### Available data
════════
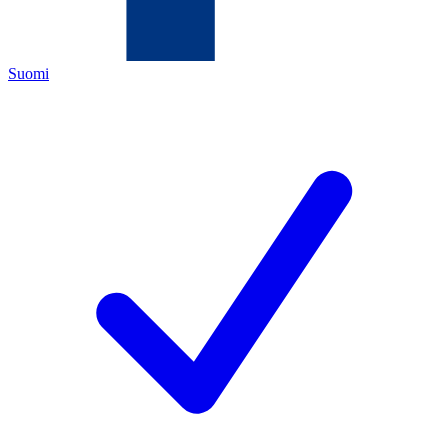
Suomi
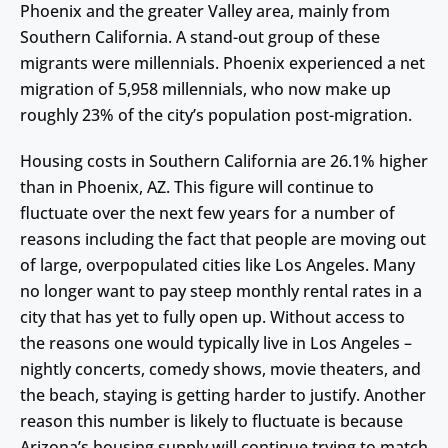
Phoenix and the greater Valley area, mainly from
Southern California. A stand-out group of these
migrants were millennials. Phoenix experienced a net
migration of 5,958 millennials, who now make up
roughly 23% of the city’s population post-migration.
Housing costs in Southern California are 26.1% higher
than in Phoenix, AZ. This figure will continue to
fluctuate over the next few years for a number of
reasons including the fact that people are moving out
of large, overpopulated cities like Los Angeles. Many
no longer want to pay steep monthly rental rates in a
city that has yet to fully open up. Without access to
the reasons one would typically live in Los Angeles –
nightly concerts, comedy shows, movie theaters, and
the beach, staying is getting harder to justify. Another
reason this number is likely to fluctuate is because
Arizona’s housing supply will continue trying to match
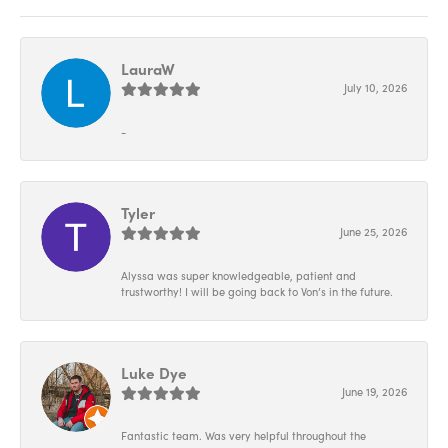
LauraW
July 10, 2026
-
Tyler
June 25, 2026
Alyssa was super knowledgeable, patient and
trustworthy! I will be going back to Von’s in the future.
Luke Dye
June 19, 2026
Fantastic team. Was very helpful throughout the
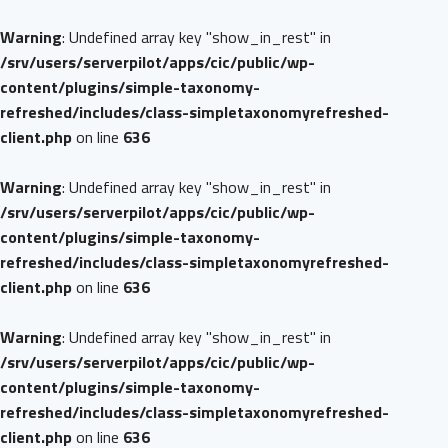
Warning
: Undefined array key "show_in_rest" in
/srv/users/serverpilot/apps/cic/public/wp-
content/plugins/simple-taxonomy-
refreshed/includes/class-simpletaxonomyrefreshed-
client.php
on line
636
Warning
: Undefined array key "show_in_rest" in
/srv/users/serverpilot/apps/cic/public/wp-
content/plugins/simple-taxonomy-
refreshed/includes/class-simpletaxonomyrefreshed-
client.php
on line
636
Warning
: Undefined array key "show_in_rest" in
/srv/users/serverpilot/apps/cic/public/wp-
content/plugins/simple-taxonomy-
refreshed/includes/class-simpletaxonomyrefreshed-
client.php
on line
636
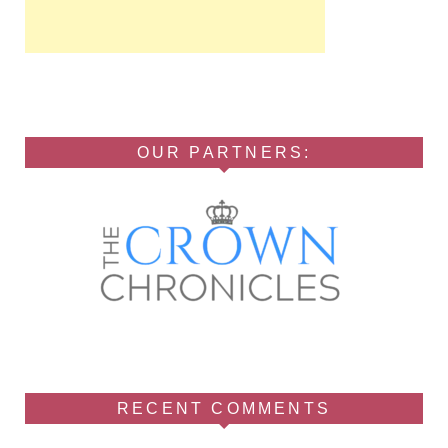
OUR PARTNERS:
RECENT COMMENTS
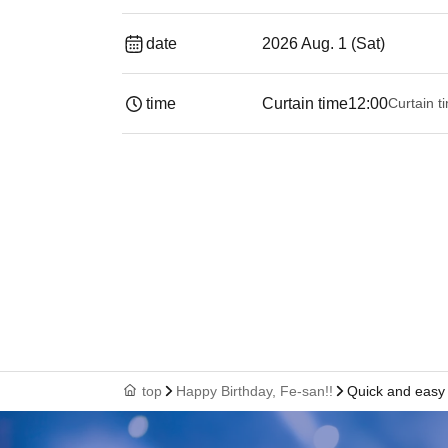
date
2026 Aug. 1 (Sat)
time
Curtain time
12:00
Curtain t
top
Happy Birthday, Fe-san!!
Quick and easy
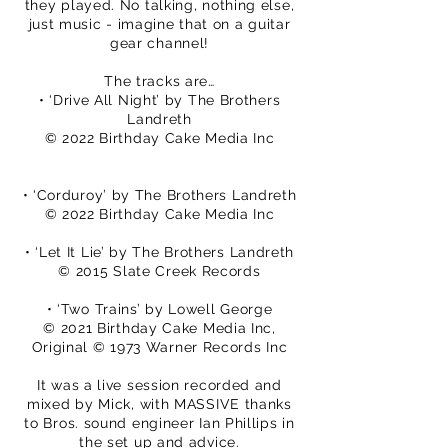
they played. No talking, nothing else,
just music - imagine that on a guitar
gear channel!
The tracks are…
• ‘Drive All Night’ by The Brothers
Landreth
© 2022 Birthday Cake Media Inc
• ‘Corduroy’ by The Brothers Landreth
© 2022 Birthday Cake Media Inc
• ‘Let It Lie’ by The Brothers Landreth
© 2015 Slate Creek Records
• ‘Two Trains’ by Lowell George
© 2021 Birthday Cake Media Inc,
Original © 1973 Warner Records Inc
It was a live session recorded and
mixed by Mick, with MASSIVE thanks
to Bros. sound engineer Ian Phillips in
the set up and advice.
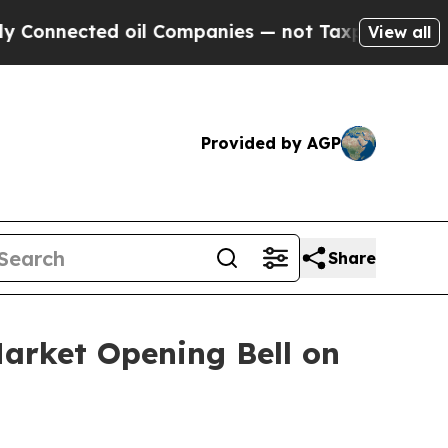
onnected oil Companies — not Taxpayers — the Ch
View all
Provided by AGP
Share
arket Opening Bell on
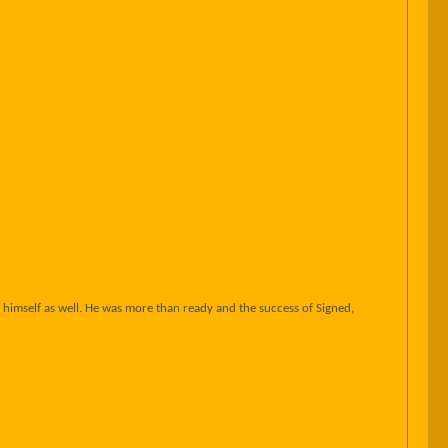
himself as well. He was more than ready and the success of Signed,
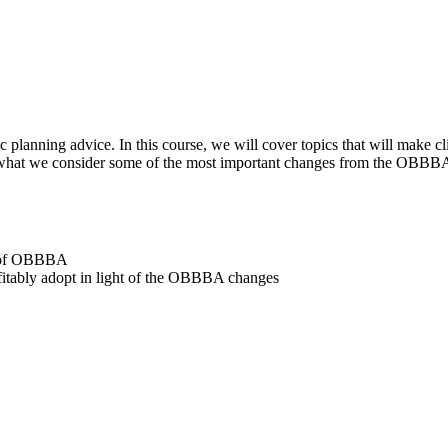
c planning advice. In this course, we will cover topics that will make cl
 what we consider some of the most important changes from the OBBBA i
lt of OBBBA
ofitably adopt in light of the OBBBA changes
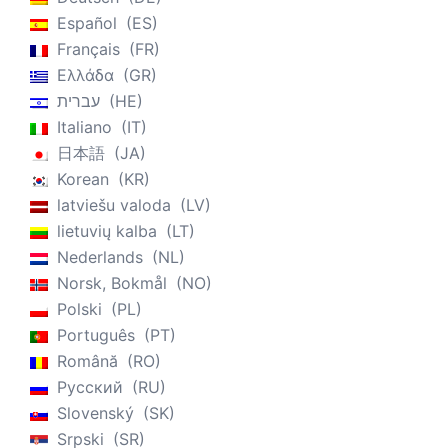
Español
ES
Français
FR
Ελλάδα
GR
עברית
HE
Italiano
IT
日本語
JA
Korean
KR
latviešu valoda
LV
lietuvių kalba
LT
Nederlands
NL
Norsk, Bokmål
NO
Polski
PL
Português
PT
Română
RO
Русский
RU
Slovenský
SK
Srpski
SR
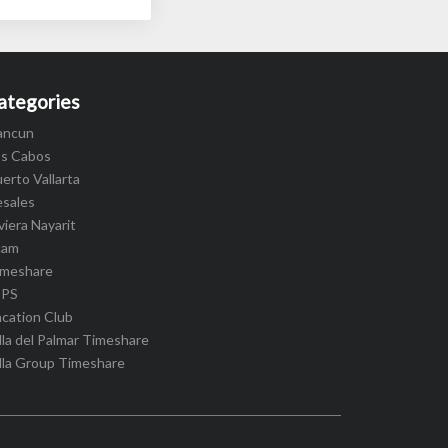
ategories
ancun
os Cabos
erto Vallarta
esales
viera Nayarit
cam
imeshare
IPS
cation Club
lla del Palmar Timeshare
lla Group Timeshare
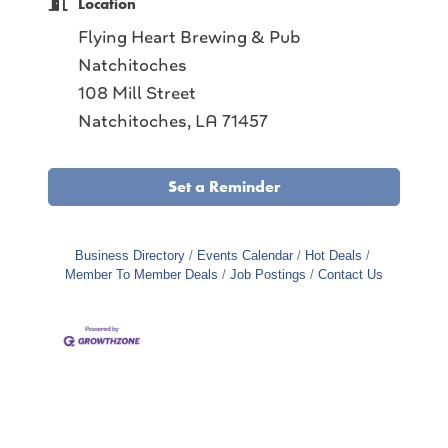
Location
Flying Heart Brewing & Pub
Natchitoches
108 Mill Street
Natchitoches, LA 71457
Set a Reminder
Business Directory
Events Calendar
Hot Deals
Member To Member Deals
Job Postings
Contact Us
════════
### What is expected
Any picture among the entries must be skipped; copy all else exactly.

### Output
Suomi
Phoenix and the greater Valley area, mainly from
Southern California. A stand-out group of these
migrants were millennials. Phoenix experienced a net
migration of 5,958 millennials, who now make up
roughly 23% of the city’s population post-migration.
Housing costs in Southern California are 26.1% higher
than in Phoenix, AZ. This figure will continue to
fluctuate over the next few years for a number of
reasons including the fact that people are moving out
of large, overpopulated cities like Los Angeles. Many
no longer want to pay steep monthly rental rates in a
city that has yet to fully open up. Without access to
the reasons one would typically live in Los Angeles –
nightly concerts, comedy shows, movie theaters, and
the beach, staying is getting harder to justify. Another
reason this number is likely to fluctuate is because
Arizona’s housing supply will continue trying to match
LauraW
July 10, 2026
-
Tyler
June 25, 2026
Alyssa was super knowledgeable, patient and
trustworthy! I will be going back to Von’s in the future.
Luke Dye
June 19, 2026
Fantastic team. Was very helpful throughout the
Warning
: Undefined array key "show_in_rest" in
/srv/users/serverpilot/apps/cic/public/wp-
content/plugins/simple-taxonomy-
refreshed/includes/class-simpletaxonomyrefreshed-
client.php
on line
636
Warning
: Undefined array key "show_in_rest" in
/srv/users/serverpilot/apps/cic/public/wp-
content/plugins/simple-taxonomy-
refreshed/includes/class-simpletaxonomyrefreshed-
client.php
on line
636
Warning
: Undefined array key "show_in_rest" in
/srv/users/serverpilot/apps/cic/public/wp-
content/plugins/simple-taxonomy-
refreshed/includes/class-simpletaxonomyrefreshed-
client.php
on line
636
OUR PARTNERS:
RECENT COMMENTS
date
2026 Aug. 1 (Sat)
time
Curtain time
12:00
Curtain t
top
Happy Birthday, Fe-san!!
Quick and easy
they played. No talking, nothing else,
just music - imagine that on a guitar
gear channel!
The tracks are…
• ‘Drive All Night’ by The Brothers
Landreth
© 2022 Birthday Cake Media Inc
• ‘Corduroy’ by The Brothers Landreth
© 2022 Birthday Cake Media Inc
• ‘Let It Lie’ by The Brothers Landreth
© 2015 Slate Creek Records
• ‘Two Trains’ by Lowell George
© 2021 Birthday Cake Media Inc,
Original © 1973 Warner Records Inc
It was a live session recorded and
mixed by Mick, with MASSIVE thanks
to Bros. sound engineer Ian Phillips in
the set up and advice.
onnected oil Companies — not Taxpayers — the Ch
View all
Provided by AGP
Share
arket Opening Bell on
himself as well. He was more than ready and the success of Signed,
c planning advice. In this course, we will cover topics that will make cl
 what we consider some of the most important changes from the OBBBA i
lt of OBBBA
ofitably adopt in light of the OBBBA changes
Español
ES
Français
FR
Ελλάδα
GR
עברית
HE
Italiano
IT
日本語
JA
Korean
KR
latviešu valoda
LV
lietuvių kalba
LT
Nederlands
NL
Norsk, Bokmål
NO
Polski
PL
Português
PT
Română
RO
Русский
RU
Slovenský
SK
Srpski
SR
ategories
ancun
os Cabos
erto Vallarta
esales
viera Nayarit
cam
imeshare
IPS
cation Club
lla del Palmar Timeshare
lla Group Timeshare
Location
Flying Heart Brewing & Pub
Natchitoches
108 Mill Street
Natchitoches, LA 71457
Set a Reminder
Business Directory
Events Calendar
Hot Deals
Member To Member Deals
Job Postings
Contact Us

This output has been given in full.